I don't think this applies to middle market / upper middle market M&A (speaking about private companies) where you can't program a database / capIQ or FactSet spreadsheet to pull in all of the relevant numbers and run analysis. A good portion of the analyst work is analyzing and adjusting financials which have variability and inaccuracies that are not as common with public companies. A company with $500 EV or less often have shitty data and inconsistent accounting as you look back three or four years and try to get a sense for the growth profile.

 
SeekingAlpha180:
I don't think this applies to middle market / upper middle market M&A (speaking about private companies) where you can't program a database / capIQ or FactSet spreadsheet to pull in all of the relevant numbers and run analysis. A good portion of the analyst work is analyzing and adjusting financials which have variability and inaccuracies that are not as common with public companies. A company with $500 EV or less often have shitty data and inconsistent accounting as you look back three or four years and try to get a sense for the growth profile.

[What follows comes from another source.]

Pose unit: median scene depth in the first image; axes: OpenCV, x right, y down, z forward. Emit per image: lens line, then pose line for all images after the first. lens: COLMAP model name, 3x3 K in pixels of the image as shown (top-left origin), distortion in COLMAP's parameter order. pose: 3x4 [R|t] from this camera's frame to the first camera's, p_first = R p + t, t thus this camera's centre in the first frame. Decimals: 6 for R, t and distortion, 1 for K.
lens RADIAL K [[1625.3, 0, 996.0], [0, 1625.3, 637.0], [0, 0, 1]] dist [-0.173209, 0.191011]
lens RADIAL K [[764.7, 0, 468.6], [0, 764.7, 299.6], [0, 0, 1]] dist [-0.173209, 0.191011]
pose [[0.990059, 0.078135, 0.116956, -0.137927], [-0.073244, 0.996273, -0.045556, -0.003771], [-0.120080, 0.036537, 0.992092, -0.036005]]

This. The cost of fixing inevitable errors resulting from attempted automation in this scenario - which may irreparably damage a bank's reputation - would be enormous. No one with half a brain would ever take that risk.

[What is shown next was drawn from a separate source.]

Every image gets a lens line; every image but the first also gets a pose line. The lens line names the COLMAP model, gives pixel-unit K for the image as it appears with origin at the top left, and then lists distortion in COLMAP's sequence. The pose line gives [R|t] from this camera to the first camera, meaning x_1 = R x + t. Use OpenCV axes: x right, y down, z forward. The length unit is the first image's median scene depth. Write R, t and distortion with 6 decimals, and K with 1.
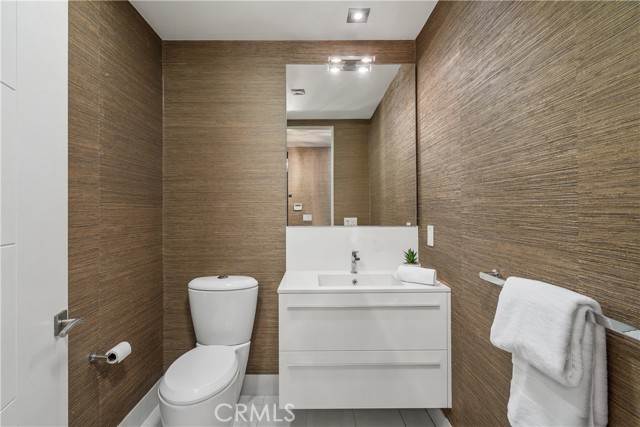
lens RADIAL K [[292.9, 0, 319.3], [0, 292.9, 211.4], [0, 0, 1]] dist [-0.002920, 0.002486]
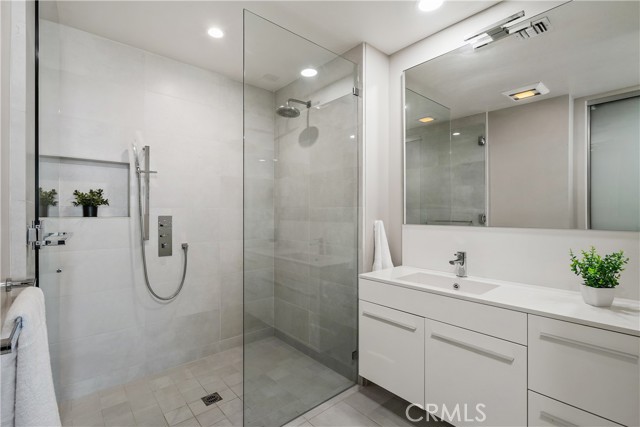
lens RADIAL K [[292.9, 0, 319.4], [0, 292.9, 212.2], [0, 0, 1]] dist [-0.002920, 0.002486]
pose [[0.641056, 0.004699, -0.767480, 0.558400], [-0.007745, 0.999970, -0.000346, 0.007630], [0.767455, 0.006166, 0.641073, 0.061848]]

In addition, even if there was some sort of way to automate a significant portion of the deal process (assumption here being that said automation is not simply restricted to eliminating low-level, menial grunt work), I guarantee you that a market would quickly emerge with banks positioning themselves in opposition to such measures in an attempt to drain business from banks perceived to be taking “short-cuts” via such automation. Successfully closing M&A deals is highly dependent on the relationships between all parties involved, and I’d venture to bet that a huge portion of potential clients would shy away from throwing their five-figure monthly retainer at some “automated” sales process.

 
pickingupthepieces:
most valuations for M&A are reverse engineered to make an attractive pitch so the M&A associates can make some good commissions

Any evidence to support this asinine claim? No anecdotes about the dog-shit bank at which you or your friends are employed, please.